## TASK INSTRUCTIONS
In the entries below, find every line with "moderate" and copy it.

## STUDY MATERIAL
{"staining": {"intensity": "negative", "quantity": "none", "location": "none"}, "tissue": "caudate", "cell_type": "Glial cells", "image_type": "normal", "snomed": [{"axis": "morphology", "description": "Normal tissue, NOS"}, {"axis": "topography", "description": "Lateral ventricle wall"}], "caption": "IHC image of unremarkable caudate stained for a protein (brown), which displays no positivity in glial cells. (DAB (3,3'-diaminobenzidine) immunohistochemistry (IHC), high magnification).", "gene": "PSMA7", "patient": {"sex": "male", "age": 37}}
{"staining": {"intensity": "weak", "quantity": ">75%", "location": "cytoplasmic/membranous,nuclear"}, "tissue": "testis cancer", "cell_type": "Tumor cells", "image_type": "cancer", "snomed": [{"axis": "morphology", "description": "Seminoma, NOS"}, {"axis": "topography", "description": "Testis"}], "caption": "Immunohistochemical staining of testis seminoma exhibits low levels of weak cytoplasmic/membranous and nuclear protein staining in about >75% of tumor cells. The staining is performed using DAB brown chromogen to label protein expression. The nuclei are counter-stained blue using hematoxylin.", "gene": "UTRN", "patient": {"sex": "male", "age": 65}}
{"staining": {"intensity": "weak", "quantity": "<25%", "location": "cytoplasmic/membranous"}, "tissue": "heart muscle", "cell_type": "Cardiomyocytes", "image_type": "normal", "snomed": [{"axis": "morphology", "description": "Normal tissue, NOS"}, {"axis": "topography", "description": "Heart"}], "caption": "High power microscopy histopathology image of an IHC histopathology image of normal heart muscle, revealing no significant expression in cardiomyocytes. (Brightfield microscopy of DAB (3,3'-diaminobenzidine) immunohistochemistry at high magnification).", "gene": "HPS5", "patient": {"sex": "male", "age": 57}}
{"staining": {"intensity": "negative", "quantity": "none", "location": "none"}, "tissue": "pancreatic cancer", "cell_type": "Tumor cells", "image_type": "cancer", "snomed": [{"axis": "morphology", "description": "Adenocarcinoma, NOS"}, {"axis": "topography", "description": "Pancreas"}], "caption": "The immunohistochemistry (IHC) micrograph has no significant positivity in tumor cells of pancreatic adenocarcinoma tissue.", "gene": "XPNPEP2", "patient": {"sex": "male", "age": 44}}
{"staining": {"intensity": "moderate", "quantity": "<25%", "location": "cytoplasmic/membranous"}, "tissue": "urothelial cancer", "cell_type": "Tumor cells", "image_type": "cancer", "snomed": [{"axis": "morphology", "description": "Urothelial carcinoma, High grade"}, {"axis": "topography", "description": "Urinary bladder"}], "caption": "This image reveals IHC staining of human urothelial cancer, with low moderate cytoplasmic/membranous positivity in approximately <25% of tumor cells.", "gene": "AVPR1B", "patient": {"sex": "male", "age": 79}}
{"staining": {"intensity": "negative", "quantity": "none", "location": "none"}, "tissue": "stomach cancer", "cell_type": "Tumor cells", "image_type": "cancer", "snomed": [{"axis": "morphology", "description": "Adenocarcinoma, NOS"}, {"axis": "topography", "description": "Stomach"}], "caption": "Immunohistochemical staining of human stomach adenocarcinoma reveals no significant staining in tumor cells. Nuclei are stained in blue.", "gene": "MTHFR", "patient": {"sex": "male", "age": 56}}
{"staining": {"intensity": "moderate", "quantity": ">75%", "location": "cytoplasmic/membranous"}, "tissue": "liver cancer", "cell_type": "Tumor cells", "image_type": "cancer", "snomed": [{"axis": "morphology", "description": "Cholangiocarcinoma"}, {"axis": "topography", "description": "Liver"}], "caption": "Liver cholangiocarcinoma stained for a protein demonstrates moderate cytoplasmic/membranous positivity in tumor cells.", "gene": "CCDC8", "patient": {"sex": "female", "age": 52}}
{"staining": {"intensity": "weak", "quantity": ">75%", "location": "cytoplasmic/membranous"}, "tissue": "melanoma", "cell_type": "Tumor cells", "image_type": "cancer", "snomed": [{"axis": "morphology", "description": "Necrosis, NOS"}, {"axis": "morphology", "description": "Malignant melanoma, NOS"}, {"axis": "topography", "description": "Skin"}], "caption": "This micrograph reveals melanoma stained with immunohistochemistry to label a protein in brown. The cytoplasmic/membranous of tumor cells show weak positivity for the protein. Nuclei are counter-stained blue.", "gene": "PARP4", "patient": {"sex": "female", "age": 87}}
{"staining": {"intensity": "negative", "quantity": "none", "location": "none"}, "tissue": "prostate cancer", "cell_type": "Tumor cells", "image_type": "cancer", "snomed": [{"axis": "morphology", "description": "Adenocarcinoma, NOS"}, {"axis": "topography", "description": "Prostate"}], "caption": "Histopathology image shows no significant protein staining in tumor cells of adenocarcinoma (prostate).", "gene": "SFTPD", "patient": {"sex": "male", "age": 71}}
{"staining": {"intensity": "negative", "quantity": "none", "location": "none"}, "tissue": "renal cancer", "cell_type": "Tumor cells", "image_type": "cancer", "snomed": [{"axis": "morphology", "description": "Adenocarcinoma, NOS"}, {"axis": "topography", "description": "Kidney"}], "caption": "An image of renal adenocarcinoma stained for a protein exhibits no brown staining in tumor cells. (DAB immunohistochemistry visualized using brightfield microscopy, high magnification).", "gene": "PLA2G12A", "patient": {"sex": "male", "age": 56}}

## YOUR SOLUTION
{"staining": {"intensity": "moderate", "quantity": "<25%", "location": "cytoplasmic/membranous"}, "tissue": "urothelial cancer", "cell_type": "Tumor cells", "image_type": "cancer", "snomed": [{"axis": "morphology", "description": "Urothelial carcinoma, High grade"}, {"axis": "topography", "description": "Urinary bladder"}], "caption": "This image reveals IHC staining of human urothelial cancer, with low moderate cytoplasmic/membranous positivity in approximately <25% of tumor cells.", "gene": "AVPR1B", "patient": {"sex": "male", "age": 79}}
{"staining": {"intensity": "moderate", "quantity": ">75%", "location": "cytoplasmic/membranous"}, "tissue": "liver cancer", "cell_type": "Tumor cells", "image_type": "cancer", "snomed": [{"axis": "morphology", "description": "Cholangiocarcinoma"}, {"axis": "topography", "description": "Liver"}], "caption": "Liver cholangiocarcinoma stained for a protein demonstrates moderate cytoplasmic/membranous positivity in tumor cells.", "gene": "CCDC8", "patient": {"sex": "female", "age": 52}}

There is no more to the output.